--- Start of Text block ---

U.S. Pat. No. 5,444,463 entitled "Color Xerographic Printing System With
Dual Wavelength, Single Optical System ROS And Dual Layer Photoreceptor"
granted on Aug. 22, 1995 to Kovacs et al discloses a single pass color
xerographic printing system. This printing system with a single polygon,
single optical system Raster Output Scanning (ROS) system has a dual
wavelength laser diode source for the ROS which images the dual beams at a
single station as closely spaced spots on a dual layer photoreceptor.
U.S. Pat. 5,592,281 entitled "Development Scheme For Three Color Highlight
Color Tri-level Xerography" discloses a method and apparatus wherein the
creation of multiple color images is accomplished in a single pass
utilizing a multilayered photoreceptor structure having layers which are
responsive to different wavelength lasers. A composite image including
three images areas is formed with substantially perfect registration. A
CAD and DAD image are developed using CMB development and a second DAD
image is developed using an NID development system. Development of the
second DAD image without developing halos around the CAD image is effected
by recharging the photoreceptor prior to development of the second DAD
image.
BRIEF DESCRIPTION OF THE INVENTION
In accordance with the present invention, a full color, two-pass imaging
process using black, magenta, cyan and yellow toners and Non-interactive
Development without fringe field development is provided. To this end
corona discharge is utilized in the manner described in the references
noted above. That is, corona discharge is utilized to fully voltage level
some of the already developed images prior to the development of
subsequent images.

--- End of Text block ---
--- Start of Provided records ---

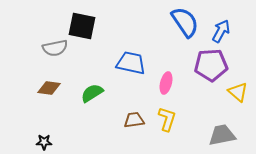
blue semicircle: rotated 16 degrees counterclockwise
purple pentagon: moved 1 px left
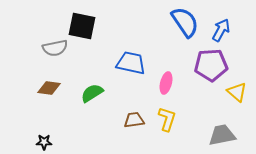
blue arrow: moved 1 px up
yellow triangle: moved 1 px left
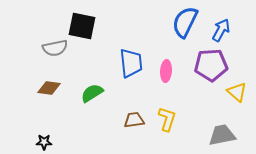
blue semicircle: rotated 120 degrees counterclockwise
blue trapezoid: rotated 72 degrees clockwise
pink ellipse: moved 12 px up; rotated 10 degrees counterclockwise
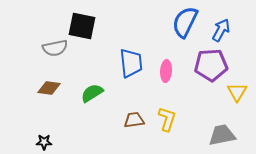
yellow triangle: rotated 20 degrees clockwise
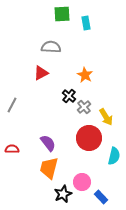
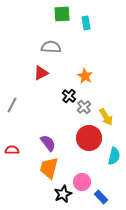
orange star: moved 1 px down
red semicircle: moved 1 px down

--- End of Provided records ---

What you will do:
1/ Reproduce the passage of the text on color xerographic printing above, everything from "BRIEF DESCRIPTION OF" down to "subsequent images.".
2/ According to the text on color xerographic printing, which toners does the two-pass imaging process of the present invention use?

Responses to the tasks:
1/
BRIEF DESCRIPTION OF THE INVENTION
In accordance with the present invention, a full color, two-pass imaging
process using black, magenta, cyan and yellow toners and Non-interactive
Development without fringe field development is provided. To this end
corona discharge is utilized in the manner described in the references
noted above. That is, corona discharge is utilized to fully voltage level
some of the already developed images prior to the development of
subsequent images.

2/ Black, magenta, cyan and yellow toners.